Friday, April 4, 2008

We Lost The Cold War

I am sick and tired to hearing Right Wing Republicans babble away about Ronald Reagan and how he stood up to the Soviets and won the Cold War. They trot out that catchy Reagan phrase, "Mr. Gorbachev, tear down this wall." Everyone cheers! We won! We won! The wall came down. The Soviet Union broke apart. Communism lost and democracy won. While that may be true, that is only a part of the story.

History is best told from a distance. The interesting thing about history is yesterday's loser can become today's winner. It depends on one's vantage point. With perspective, a win can turn into a loss.

Filled with hubris and run by neo-con nitwits who possessed a bizarre notion of a Pax Americana focused on bringing democracy to the far reaches of the globe, the United States proceeded, in the 20 short years since the wall fell, to be eclipsed in the global geopolitical and economic landscape.

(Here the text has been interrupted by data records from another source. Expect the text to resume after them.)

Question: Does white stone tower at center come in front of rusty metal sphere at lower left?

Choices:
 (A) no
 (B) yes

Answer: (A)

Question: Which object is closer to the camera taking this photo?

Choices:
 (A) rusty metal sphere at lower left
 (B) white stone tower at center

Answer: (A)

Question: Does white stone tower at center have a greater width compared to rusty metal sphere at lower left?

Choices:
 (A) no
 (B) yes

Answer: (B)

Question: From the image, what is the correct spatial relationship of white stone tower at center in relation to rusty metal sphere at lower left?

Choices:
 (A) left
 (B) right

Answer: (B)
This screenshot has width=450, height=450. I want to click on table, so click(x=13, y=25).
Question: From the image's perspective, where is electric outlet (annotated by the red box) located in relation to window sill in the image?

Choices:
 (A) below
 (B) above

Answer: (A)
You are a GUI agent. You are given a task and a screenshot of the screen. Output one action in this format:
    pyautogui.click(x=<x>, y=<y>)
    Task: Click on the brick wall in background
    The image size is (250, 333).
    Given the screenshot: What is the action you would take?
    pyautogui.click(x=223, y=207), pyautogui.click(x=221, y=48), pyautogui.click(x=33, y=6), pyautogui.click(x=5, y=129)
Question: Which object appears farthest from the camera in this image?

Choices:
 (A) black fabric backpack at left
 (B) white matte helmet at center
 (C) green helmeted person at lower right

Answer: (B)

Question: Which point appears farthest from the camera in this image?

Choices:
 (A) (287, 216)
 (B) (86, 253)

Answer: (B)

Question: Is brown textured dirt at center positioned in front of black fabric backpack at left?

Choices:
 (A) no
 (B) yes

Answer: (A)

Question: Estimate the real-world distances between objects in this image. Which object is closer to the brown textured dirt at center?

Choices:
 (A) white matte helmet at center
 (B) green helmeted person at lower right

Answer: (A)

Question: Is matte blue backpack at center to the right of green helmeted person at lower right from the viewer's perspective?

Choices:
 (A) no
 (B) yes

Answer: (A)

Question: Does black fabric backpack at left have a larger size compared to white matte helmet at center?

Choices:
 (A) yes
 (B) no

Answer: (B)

Our hubris caused us to stretch ourselves too thin. We didn't pay attention to our knitting.
So what happened? We spent a trillion dollars on a silly, bogus war and exhausted and depleted our fighting forces. We created massive budget deficits. We created huge trade surpluses. We acted like a bully on the global playground. The dollar began a relentless slide in value (amazingly, a Loonie is worth more than a dollar).

The weakness in the dollar caused the price of oil to increase. The oil isn't marginally more expensive, the dollar is just increasing worth less. U. S. assets, pegged to dollars make this entire country look like the Dollar Store.

The result, Russian oligarchs and sovereign funds (or quasi sovereign funds, ie, Gazprom) are buying up U. S. assets. They bail out Citibank. They buy steel mills in the heartland. So, at the end of the day, I have to ask, did we really win the Cold War? We might have occupied center stage for a brief moment, but history, I am afraid, will see the victory as very short lived and ephemeral.

Quickly, the great American empire over-extended itself and fell into decline.